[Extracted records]
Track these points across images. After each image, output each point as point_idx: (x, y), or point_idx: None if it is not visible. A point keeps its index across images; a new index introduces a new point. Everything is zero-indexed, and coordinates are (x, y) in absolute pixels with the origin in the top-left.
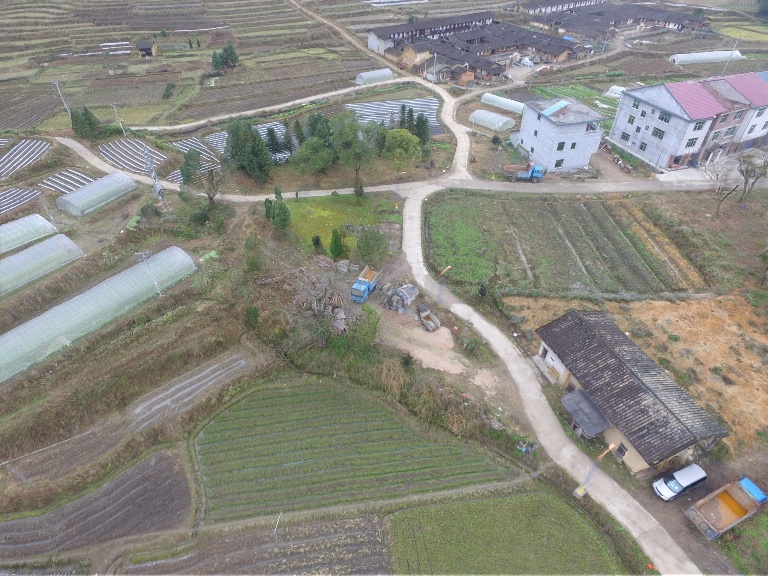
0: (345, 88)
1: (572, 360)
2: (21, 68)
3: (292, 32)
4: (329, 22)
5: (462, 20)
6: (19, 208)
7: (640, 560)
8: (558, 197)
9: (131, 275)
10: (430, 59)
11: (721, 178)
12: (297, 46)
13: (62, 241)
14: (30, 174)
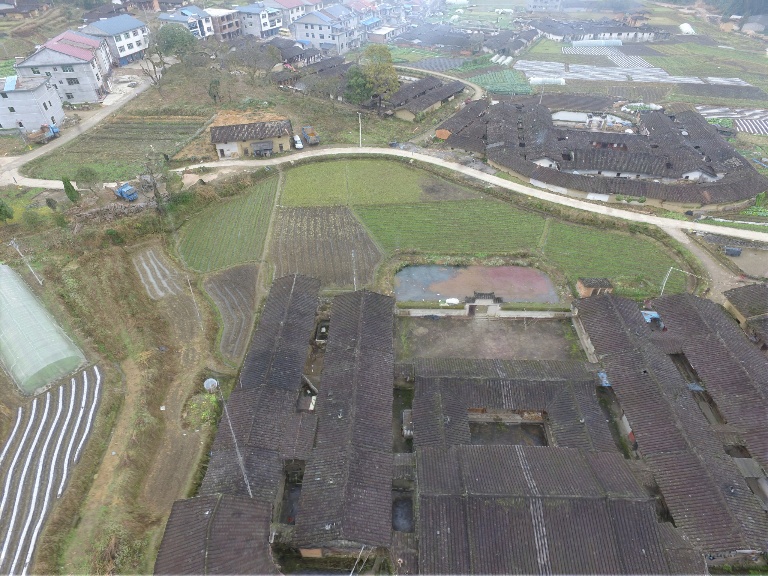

#### Do this
Show every line of the data above that contains the word "pixels", copied in full.

#### Exercise output
Track these points across images. After each image, output each point as point_idx: (x, y), or point_idx: None if it is not visible. A point keeps its index across images; a new index introduces a new point. Everything is zero-indexed, and coordinates are (x, y) in absolute pixels with the origin in the top-left.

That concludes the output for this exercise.